The law in this matter is governed by the Consumer Rights Act 2015. This recent act was an amalgamation of three much older acts – the Sale of Goods Act 1979, the Supply of Goods and Services Act 1982 and the Unfair Contract Terms Act 1977 (UCTA).
UCTA (and now the Consumer Rights Act) was brought in to protect consumers against unfair contract terms imposed on them by traders. Under this act some terms are automatically unenforceable against the consumer. This includes any attempt to exclude or limit liability for death or personal injury arising out of the trader’s negligence.
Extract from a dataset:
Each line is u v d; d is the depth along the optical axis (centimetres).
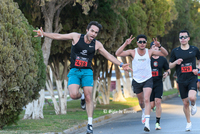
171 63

In a recent case Lyons Davidson dealt with, the defendant traders had demanded that our client pay £2,000 to them before they would even investigate their liability to her for the injury she had suffered because of their negligence. She believed she would have to make the payment before she could pursue any claim, because this provision was in the contract that she had signed.
We advised our client that the contract term was unenforceable against her because of the protection the Consumer Rights Act provides because the term purported to impose a limit on her right to pursue her injury claim. She was therefore able to proceed with her claim according to the usual protocols and procedures, and without making any payment to the trader.